Gandi, Tolstoy'dan çok etkilendi. Tolstoy, Gandi için bir idoldü. Gandi, Tolstoy’un ‘Tanrı'nın Egemenliği İçinizdedir’ adlı kitabını okuduktan sonra, 1909 yılının ekim ayında ona ilk mektubunu gönderdi. Bu mektuplaşma, Tolstoy'un 1910 yılında ölümüne devam etti.

Tolstoy şöyle yazdı:

"Şiddetsizlik, çarpıtılmış, yalanlarla öğrenilen sevgiden başka bir şey değildir."
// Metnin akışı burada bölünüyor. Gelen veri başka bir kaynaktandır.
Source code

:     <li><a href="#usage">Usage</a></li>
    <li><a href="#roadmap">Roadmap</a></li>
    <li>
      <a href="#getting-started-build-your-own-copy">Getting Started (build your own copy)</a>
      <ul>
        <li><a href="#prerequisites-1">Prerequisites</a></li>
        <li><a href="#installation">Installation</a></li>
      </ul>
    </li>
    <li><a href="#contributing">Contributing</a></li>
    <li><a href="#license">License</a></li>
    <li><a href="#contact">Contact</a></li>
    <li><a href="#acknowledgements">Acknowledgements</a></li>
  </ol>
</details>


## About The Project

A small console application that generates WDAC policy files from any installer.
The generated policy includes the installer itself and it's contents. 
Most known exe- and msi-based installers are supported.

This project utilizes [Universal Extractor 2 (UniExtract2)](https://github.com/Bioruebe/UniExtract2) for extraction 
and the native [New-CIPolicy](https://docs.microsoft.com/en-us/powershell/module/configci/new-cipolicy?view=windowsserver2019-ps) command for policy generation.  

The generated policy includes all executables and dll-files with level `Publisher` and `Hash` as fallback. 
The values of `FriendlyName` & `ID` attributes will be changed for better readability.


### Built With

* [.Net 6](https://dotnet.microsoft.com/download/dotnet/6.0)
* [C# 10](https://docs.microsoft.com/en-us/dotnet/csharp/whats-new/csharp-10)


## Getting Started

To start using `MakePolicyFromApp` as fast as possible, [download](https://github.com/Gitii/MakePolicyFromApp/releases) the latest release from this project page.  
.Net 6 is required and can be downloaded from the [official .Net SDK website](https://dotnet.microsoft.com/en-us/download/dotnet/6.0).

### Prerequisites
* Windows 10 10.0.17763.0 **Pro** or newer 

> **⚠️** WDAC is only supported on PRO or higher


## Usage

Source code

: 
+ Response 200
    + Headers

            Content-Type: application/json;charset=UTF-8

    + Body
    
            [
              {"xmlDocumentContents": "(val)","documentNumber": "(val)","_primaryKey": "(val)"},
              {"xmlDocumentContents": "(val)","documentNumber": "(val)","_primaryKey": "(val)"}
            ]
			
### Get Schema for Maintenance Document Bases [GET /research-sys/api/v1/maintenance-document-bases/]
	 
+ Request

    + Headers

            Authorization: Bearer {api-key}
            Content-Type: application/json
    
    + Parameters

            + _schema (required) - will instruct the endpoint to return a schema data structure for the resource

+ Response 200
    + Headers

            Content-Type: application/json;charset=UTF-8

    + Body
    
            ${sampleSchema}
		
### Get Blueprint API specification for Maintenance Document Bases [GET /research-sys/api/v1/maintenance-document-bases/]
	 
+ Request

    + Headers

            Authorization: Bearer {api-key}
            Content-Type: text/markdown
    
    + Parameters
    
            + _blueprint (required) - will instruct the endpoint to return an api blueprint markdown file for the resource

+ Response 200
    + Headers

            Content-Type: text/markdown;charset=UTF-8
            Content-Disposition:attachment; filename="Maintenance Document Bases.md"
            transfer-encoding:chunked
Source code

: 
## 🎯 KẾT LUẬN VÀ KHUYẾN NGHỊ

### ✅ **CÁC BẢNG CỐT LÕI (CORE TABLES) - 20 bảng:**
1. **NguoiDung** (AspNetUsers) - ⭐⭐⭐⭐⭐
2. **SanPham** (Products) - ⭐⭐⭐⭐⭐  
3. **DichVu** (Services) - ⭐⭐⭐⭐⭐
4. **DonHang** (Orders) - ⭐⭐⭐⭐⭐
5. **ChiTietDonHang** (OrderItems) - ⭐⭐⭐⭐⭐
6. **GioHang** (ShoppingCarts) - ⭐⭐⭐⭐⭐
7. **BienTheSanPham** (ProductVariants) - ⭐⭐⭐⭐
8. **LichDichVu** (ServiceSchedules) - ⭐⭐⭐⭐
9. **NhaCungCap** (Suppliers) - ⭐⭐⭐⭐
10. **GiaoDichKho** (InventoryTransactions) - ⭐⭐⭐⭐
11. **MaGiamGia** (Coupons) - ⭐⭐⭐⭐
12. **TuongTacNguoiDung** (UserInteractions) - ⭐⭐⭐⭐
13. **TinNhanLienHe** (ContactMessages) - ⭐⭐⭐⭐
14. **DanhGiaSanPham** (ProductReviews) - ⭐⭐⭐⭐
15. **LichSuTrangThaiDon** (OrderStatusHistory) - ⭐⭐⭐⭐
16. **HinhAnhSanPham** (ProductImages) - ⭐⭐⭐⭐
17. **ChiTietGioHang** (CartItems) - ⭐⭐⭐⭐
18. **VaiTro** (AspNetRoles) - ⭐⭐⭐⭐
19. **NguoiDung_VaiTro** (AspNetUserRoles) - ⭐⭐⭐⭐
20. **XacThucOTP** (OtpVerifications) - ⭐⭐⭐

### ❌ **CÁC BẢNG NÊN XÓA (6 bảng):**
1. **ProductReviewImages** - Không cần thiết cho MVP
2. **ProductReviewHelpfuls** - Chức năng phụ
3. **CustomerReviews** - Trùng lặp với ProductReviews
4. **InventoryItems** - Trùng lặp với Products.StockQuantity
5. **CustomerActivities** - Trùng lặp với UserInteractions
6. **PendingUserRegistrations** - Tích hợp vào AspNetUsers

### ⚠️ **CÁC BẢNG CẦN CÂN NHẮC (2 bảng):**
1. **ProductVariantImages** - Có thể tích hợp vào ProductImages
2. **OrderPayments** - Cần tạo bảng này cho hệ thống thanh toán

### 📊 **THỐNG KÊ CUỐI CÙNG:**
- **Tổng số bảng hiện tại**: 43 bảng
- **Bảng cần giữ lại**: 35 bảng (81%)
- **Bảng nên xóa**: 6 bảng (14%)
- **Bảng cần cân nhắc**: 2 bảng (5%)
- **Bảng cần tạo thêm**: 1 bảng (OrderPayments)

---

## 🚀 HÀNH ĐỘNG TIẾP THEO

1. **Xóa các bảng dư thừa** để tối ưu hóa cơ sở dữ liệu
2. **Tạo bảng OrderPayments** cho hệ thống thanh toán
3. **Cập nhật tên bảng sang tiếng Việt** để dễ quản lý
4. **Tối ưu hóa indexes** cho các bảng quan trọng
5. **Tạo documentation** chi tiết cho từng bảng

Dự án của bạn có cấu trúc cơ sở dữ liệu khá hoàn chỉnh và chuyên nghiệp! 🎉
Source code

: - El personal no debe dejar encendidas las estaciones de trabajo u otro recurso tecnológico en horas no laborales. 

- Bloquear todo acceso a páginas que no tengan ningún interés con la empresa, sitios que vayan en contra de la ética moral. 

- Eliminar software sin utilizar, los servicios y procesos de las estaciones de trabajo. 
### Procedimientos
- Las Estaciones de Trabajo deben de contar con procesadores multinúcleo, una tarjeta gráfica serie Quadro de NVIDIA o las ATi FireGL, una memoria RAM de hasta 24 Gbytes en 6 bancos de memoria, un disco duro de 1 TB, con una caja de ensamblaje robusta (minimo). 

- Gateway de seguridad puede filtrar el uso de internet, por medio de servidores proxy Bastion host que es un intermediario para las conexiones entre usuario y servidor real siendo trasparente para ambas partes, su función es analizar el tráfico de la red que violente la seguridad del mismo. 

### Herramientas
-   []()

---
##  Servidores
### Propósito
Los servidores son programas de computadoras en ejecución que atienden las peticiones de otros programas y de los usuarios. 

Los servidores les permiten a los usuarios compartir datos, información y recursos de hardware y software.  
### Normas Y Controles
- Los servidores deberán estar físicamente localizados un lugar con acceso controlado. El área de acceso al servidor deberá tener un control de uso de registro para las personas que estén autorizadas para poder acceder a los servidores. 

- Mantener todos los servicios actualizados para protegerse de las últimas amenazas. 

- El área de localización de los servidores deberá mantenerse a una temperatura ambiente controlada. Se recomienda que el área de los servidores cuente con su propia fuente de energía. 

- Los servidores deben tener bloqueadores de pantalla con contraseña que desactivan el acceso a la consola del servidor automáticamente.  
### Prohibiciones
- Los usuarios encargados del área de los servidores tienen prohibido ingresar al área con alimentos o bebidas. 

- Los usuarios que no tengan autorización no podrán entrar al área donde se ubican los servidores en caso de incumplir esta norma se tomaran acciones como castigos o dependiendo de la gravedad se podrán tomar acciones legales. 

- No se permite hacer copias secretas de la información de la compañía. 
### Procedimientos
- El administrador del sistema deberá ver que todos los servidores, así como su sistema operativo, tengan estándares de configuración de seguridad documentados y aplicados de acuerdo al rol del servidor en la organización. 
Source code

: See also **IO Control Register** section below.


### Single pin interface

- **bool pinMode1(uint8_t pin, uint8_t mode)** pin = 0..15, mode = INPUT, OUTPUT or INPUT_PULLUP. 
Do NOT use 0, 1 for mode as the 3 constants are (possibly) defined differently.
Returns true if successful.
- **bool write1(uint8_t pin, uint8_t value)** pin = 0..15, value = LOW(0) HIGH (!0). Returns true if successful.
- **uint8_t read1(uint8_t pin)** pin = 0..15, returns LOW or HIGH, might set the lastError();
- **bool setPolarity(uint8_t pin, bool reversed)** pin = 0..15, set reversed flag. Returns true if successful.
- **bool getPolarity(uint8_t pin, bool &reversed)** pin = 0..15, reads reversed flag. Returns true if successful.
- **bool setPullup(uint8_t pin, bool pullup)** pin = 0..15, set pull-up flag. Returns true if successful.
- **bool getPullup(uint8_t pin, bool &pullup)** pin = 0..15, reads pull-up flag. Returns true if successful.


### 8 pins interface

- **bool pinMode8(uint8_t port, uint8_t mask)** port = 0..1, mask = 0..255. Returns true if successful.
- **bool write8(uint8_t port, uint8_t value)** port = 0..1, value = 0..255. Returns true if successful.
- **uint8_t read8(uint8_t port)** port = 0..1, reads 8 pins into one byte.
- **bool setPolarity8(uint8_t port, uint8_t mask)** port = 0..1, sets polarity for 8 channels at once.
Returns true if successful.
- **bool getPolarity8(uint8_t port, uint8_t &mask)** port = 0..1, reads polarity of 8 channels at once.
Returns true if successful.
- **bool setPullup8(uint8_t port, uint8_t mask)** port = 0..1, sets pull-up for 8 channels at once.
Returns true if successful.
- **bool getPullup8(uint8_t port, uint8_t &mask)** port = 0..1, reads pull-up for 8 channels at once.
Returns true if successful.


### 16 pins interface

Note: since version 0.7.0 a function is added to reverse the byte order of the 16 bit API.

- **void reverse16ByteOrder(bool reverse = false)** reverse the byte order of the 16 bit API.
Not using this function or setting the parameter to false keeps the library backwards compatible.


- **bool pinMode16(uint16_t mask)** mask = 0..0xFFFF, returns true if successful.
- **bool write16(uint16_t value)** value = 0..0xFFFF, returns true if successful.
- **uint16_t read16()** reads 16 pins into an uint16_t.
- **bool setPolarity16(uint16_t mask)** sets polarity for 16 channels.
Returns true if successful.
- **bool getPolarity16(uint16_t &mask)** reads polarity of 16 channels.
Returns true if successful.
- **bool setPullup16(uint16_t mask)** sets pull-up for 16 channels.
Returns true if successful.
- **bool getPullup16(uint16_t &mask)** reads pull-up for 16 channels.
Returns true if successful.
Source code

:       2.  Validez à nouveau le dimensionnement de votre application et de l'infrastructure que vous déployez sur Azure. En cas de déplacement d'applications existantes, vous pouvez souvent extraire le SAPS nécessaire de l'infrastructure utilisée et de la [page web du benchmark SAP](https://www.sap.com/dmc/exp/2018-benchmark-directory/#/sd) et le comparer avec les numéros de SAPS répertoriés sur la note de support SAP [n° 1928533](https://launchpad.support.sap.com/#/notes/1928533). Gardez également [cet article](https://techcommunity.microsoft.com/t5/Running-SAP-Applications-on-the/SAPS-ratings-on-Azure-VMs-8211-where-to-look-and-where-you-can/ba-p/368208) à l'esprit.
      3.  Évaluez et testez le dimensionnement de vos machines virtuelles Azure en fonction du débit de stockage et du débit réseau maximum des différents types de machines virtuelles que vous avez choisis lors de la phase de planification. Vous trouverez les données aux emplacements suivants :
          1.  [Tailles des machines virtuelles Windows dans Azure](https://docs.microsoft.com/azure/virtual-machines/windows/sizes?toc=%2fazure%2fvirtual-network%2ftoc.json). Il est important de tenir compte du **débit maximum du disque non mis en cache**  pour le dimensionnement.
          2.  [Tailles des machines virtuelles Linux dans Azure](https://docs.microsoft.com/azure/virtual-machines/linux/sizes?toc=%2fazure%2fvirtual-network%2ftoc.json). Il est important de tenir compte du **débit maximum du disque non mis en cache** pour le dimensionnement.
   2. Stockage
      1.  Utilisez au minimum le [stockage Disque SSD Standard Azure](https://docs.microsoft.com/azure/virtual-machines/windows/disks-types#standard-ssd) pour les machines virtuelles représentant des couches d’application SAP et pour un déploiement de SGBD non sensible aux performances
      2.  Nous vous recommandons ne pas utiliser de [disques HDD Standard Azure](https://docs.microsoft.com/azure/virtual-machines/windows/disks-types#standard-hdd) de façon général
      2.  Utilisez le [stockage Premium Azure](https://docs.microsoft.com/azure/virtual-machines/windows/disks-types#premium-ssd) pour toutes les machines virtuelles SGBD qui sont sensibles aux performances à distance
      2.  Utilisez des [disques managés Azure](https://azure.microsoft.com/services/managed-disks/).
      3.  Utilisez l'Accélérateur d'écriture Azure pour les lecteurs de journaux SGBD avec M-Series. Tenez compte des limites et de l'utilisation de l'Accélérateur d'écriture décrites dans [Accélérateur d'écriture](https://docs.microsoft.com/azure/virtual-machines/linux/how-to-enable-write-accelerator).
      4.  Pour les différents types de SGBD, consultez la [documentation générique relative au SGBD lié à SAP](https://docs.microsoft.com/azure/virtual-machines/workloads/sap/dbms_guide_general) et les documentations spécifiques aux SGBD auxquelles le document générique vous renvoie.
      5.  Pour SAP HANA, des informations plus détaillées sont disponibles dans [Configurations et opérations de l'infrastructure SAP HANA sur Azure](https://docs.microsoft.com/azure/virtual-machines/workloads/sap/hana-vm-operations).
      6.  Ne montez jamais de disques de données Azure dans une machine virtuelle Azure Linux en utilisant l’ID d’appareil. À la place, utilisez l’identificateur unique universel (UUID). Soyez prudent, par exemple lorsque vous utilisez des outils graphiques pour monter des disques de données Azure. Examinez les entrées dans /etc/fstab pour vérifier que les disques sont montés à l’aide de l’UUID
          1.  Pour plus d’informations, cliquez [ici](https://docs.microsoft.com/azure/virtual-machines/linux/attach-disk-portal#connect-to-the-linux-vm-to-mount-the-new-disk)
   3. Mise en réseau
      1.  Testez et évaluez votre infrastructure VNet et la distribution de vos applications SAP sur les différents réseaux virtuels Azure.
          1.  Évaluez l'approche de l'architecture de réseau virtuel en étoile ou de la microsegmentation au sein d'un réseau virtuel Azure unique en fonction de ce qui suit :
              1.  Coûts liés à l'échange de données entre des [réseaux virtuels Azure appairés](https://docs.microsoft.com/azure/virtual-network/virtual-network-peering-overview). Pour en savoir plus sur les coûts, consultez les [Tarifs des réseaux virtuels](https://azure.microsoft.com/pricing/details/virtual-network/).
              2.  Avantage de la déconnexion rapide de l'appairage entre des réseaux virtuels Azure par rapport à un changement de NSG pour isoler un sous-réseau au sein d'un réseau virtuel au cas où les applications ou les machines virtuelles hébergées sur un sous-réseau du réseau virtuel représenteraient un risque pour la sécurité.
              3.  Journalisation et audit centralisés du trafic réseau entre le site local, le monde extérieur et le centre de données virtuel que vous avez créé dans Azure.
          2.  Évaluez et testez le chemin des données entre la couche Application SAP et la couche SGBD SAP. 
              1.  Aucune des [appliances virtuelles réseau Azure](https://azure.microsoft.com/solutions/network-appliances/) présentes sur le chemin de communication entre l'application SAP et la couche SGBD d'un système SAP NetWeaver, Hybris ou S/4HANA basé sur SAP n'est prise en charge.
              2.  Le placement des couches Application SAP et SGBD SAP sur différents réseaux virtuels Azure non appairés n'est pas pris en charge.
Tolstoy'un kitabı, Gandi’de bir bilinç uyandırdı ve Bhagavad-Gita, İncilleri ve özellikle Mesih'in ‘Dağdaki Vaaz’ını yeniden okuması için sağlam bir temel sağladı.

Gandi, 1932 yılında şöyle dedi:

"Tolstoy, benim daha önceden ancak belirsiz bir şekilde bildiğim inancımı pekiştirdi. Tolstoy'un ortaya koyduğu temeller üzerinde çalıştım ve ona sadık bir öğrenci olarak, bana verdiği şeylere ekledim."

Bence Tolstoy'un Gandi'ye verdiği en büyük ders, onun gerçek deneyiminin, mutlak gerçeğe sahip olduğu yönündeki her iddianın tamamen reddedilmesiyle birlikte, bir sevgi ve hoşgörü eylemi olarak kendini göstermesidir.

Gerçeğin her birimize farklı bir şekilde geldiğine dair bu basit fikir bundan kaynaklanıyor. Gandi'nin yazdığı gibi, altın kural diğerinin hakikatine karşılıklı hoşgörüdür çünkü hepimiz aynı fikirlere sahip değiliz ve hakikati yalnızca parçalı bir şekilde ve farklı açılardan görüyoruz.

Bu açık felsefe, Martin Luther King, Abdulgaffar Han, Mandela, Dalai Lama ve Gandi'ye hayran olan Vaclav Havel gibi birçok aktivist ve yazara ilham verdi. Gandi'nin öğretileri, Sorel, Fanon, büyük düşünür Žižek ve Thomas Mann gibi birçok entelektüel tarafından da benimsendi. Ayrıca, şiddeti ve şiddet yanlısı grupları ele almak için ‘şiddetsizlik’ sloganını benimseyen dünyanın dört bir yanındaki hareketler de Gandi'den etkilenmiştir.

“Din konusunda öyle bir bakış açısına sahip oldunuz ki, geleneklerin perdelerini yırttınız ve gerçek tevhide ulaştınız. Allah'ın size gösterdiği yolda sesinizi yükselttiniz ve onları bu yolda taşımak için önlerinde eylemle ilerlediniz. Böylece, sözünüzle akıllara rehberlik ettiğiniz gibi, eyleminizle de azimleri ve ruhları teşvik eden oldunuz.”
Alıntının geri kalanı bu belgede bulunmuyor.